Are smart cities smart enough?

Alan Goodman
AERYUS
Published in
4 min readFeb 24, 2020

Data. As enthusiasts and students of science, we have a great belief and trust in data. More data, better catalogued data, more expertly analyzed data, can help us solve so many problems.

That’s why talk of smart cities gets us data freaks twitching. Canada was one of the countries that took the lead in this area by announcing a plan to develop a section of Toronto as a “smart city” test site, and the kickoff date is approaching.

If your passion is blockchain, you think of smart delivery of services as a perfect application. Whether it’s providing more efficient municipal buses and traffic control, helping to manage autonomous vehicles, delivering the internet, collecting the trash, or speeding emergency vehicles where they are needed, we can all spin proposals where transparency, with untraceable input, is an ideal approach.

Toronto takes a leap

The ideal approach doesn’t appear to be the one that the company in Toronto is employing. Sidewalk Labs, which has contracts with more than a dozen cities now, will be collecting information in Flow, Alphabet’s cloud software.

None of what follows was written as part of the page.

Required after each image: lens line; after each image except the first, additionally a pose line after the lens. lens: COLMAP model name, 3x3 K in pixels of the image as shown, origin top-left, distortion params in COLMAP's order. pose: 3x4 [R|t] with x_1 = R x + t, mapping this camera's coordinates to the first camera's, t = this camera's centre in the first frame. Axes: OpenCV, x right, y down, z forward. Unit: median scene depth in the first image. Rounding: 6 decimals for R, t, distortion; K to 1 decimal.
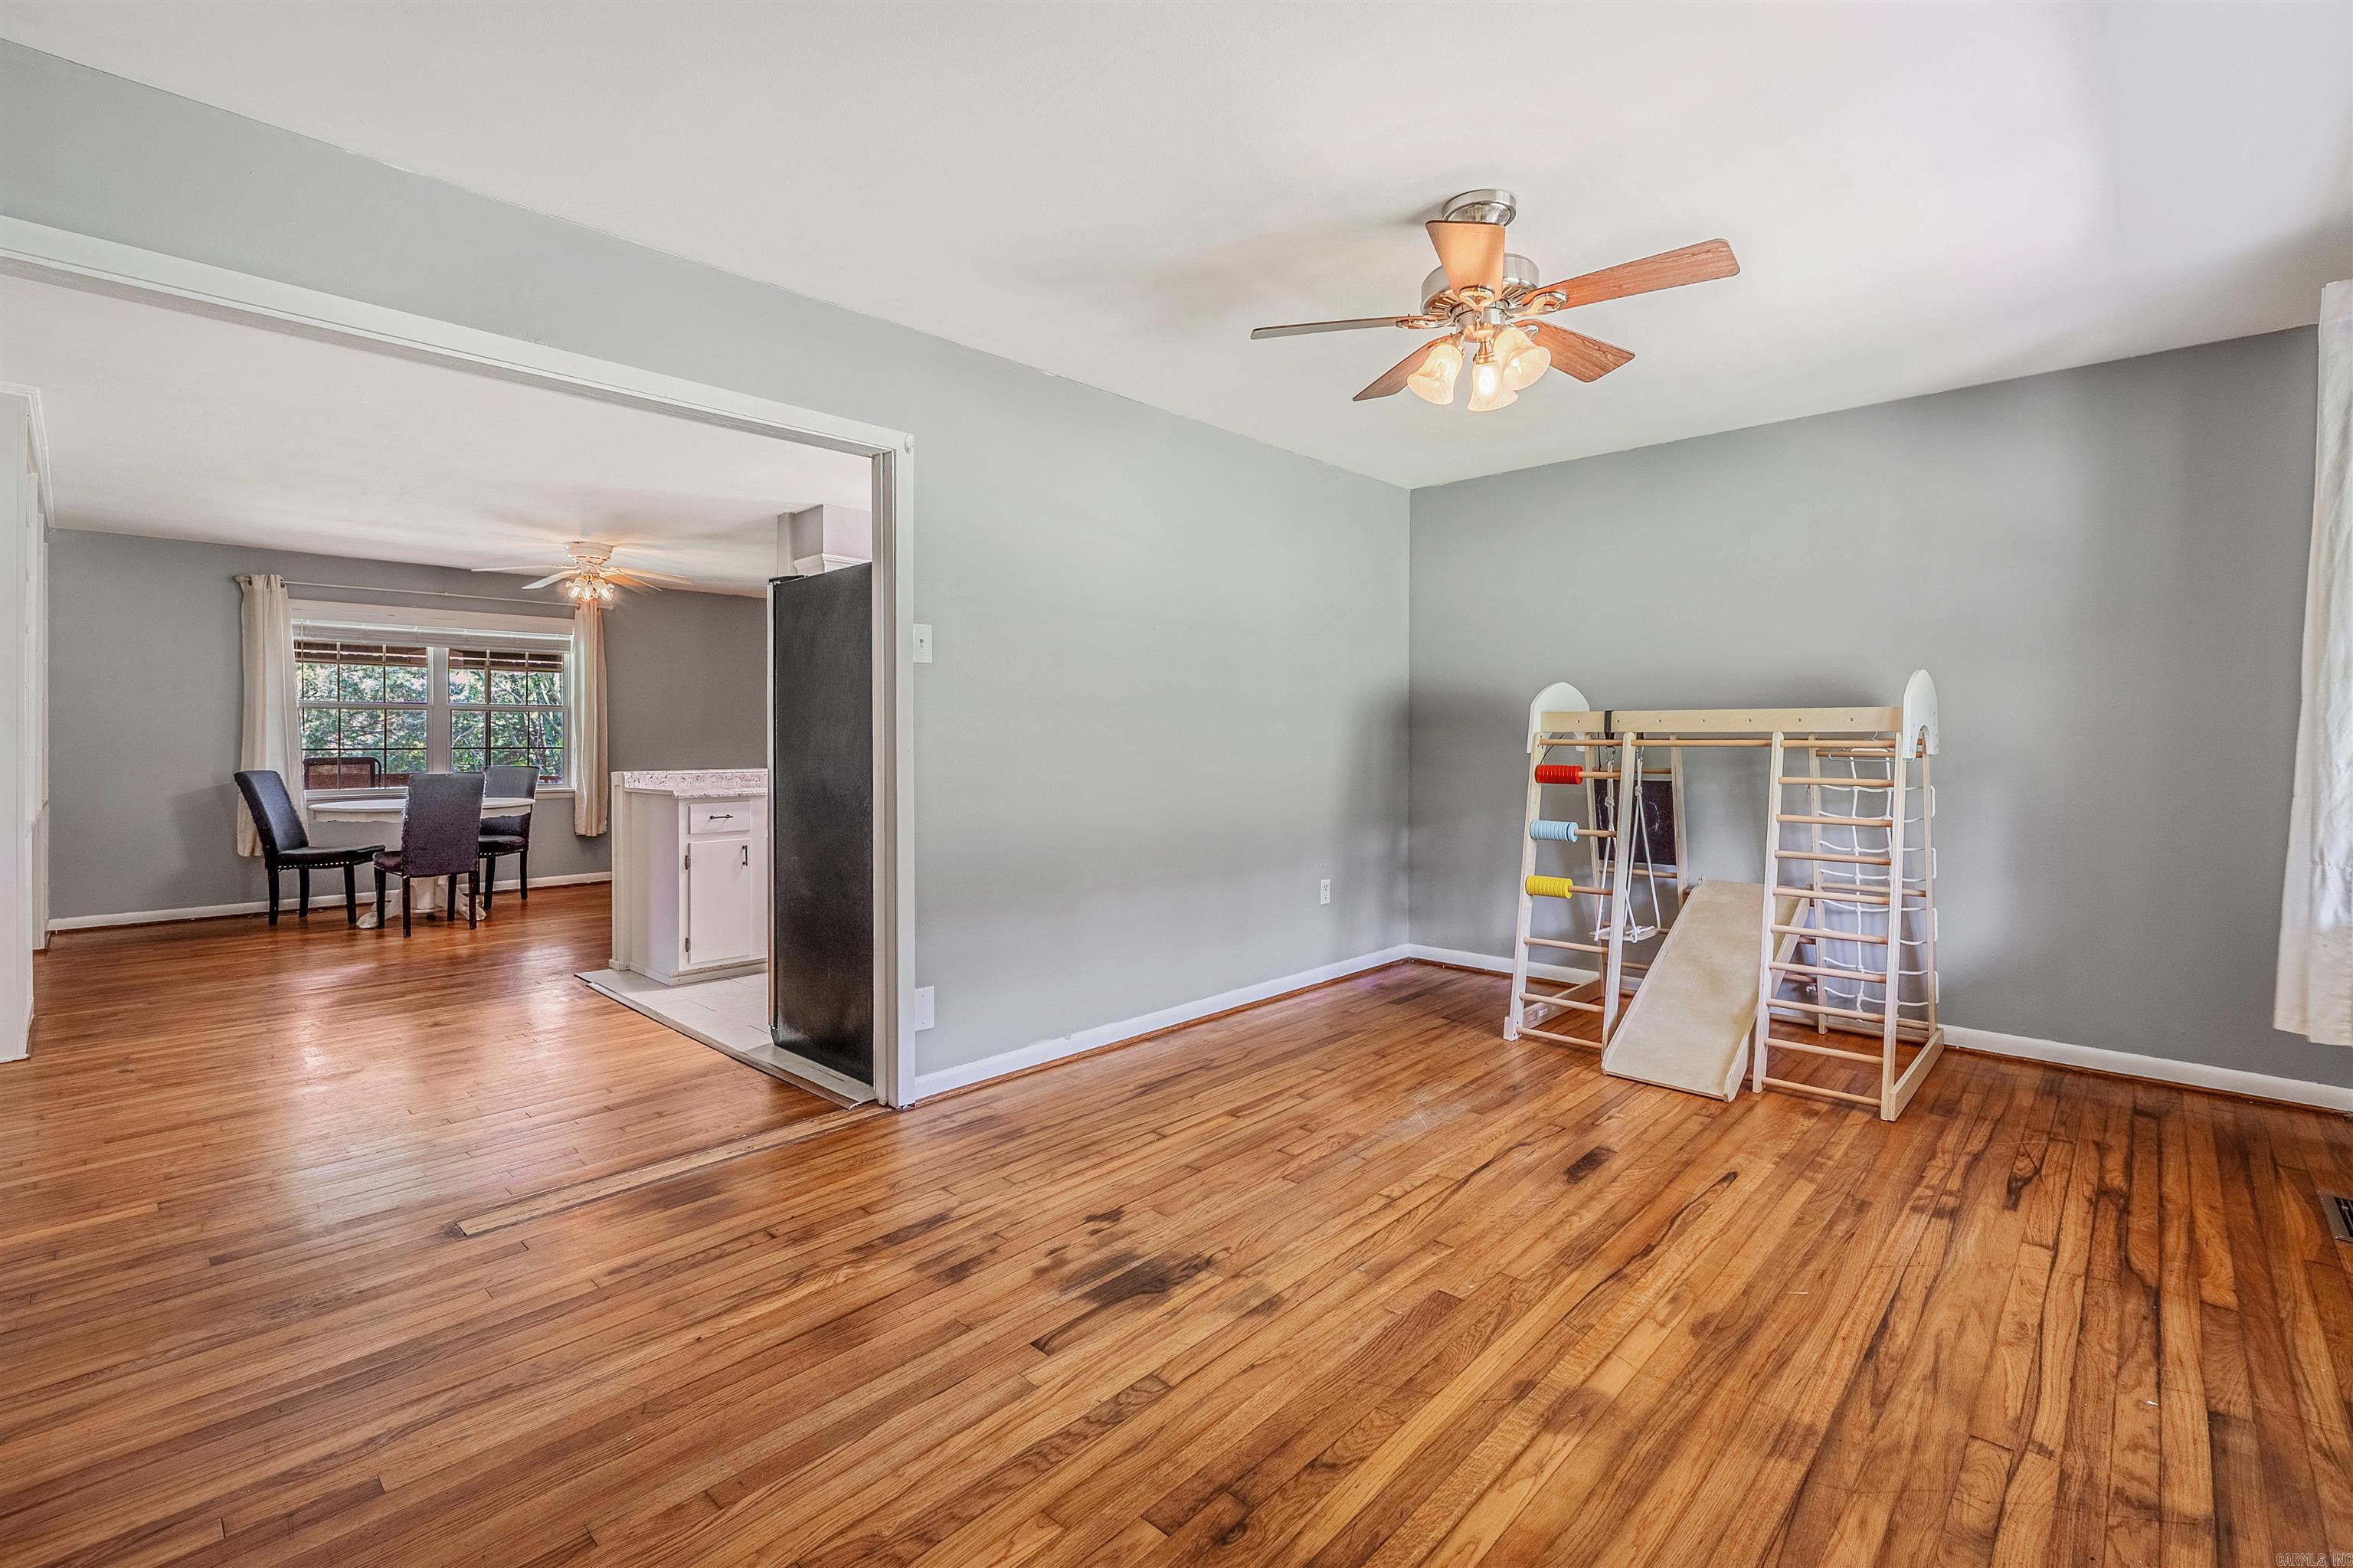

What’s even more concerning to many is, Sidewalk Labs itself is owned by Alphabet. Which means it’s linked to Google.

If you are unconcerned because you look forward to heated sidewalks that melt ice, and greener buildings that reduce greenhouse gases, and don’t mind a city where surveillance is the norm, you will feel right at home. Many reason that “Google knows everything about me anyway.” The fact is, they are about to have access to a whole lot more. Thousands of cameras and sensors will fuel the system, and civil libertarians are growing anxious. In fact, The Canadian Civil Liberties Association has filed a suit to block the project based on privacy concerns.

You can stay out, but not opt out

While certain social platforms allow us to “opt out” of some data mining, and we have gotten used to that “we use cookies” screen to let us know we are somewhere online where our presence has been noted, residents and visitors to Quayside in Toronto will have no way to consent to their participation in the experiment.

A spokesperson for Sidewalk Labs told NPR that the concerns are unfounded, because “That’s just not the business we’re in.” That may be so. For now. Possibly forever. Who knows? Company policies change. Companies can be subject to political influence. Data is precious, possibly the most precious commodity on earth today. Taking a peak at it could prove to be irresistible.

But the other issue is, we are being asked to trust a third party, again. In an era where we know how to avoid that vulnerability, for a project that is being built from the ground up, and at a time when hacking is an increasingly fine art, we are watching a new venture launch that will once again rely on a central database.

AI can be tricked

So while as tech lovers we might be salivating, reflecting on who’s got the data and what they’re doing with it gets us citizens sweating just a bit, too. Not to mention realizing we need solutions to the pranksters out to prove the AI wrong, such as the artist who tricked Google into thinking there was a traffic jam by dragging around a wagon full of cell phones, or the researchers who got a self-driving car to accelerate to 85 by doctoring a 35 mph traffic sign with electrical tape. You’d like to think good old human intelligence would have been preferable in each circumstance.

In so many ways, Flow is a brilliant concept. Gathering real-time data and combining it with information known to municipalities and to the U.S. Department of Transportation to make better decisions about traffic control sounds like Jetson’s era technology. But since this is being built from scratch, why not focus on what’s important? You need to know I’m there. You don’t need to know it’s me.

It’s not like blockchain involvement in smart cities is unknown. There are already many projects worldwide in the proposal or development stage. We can do this. Today. For now, inception of the Toronto project has been delayed to allow for more comment.

Looking at any street view in Google maps at all the blurred out faces and license plate numbers tells us Google has the technology to keep our identities secure. The question you have to ask is, Why don’t they just offer that to us?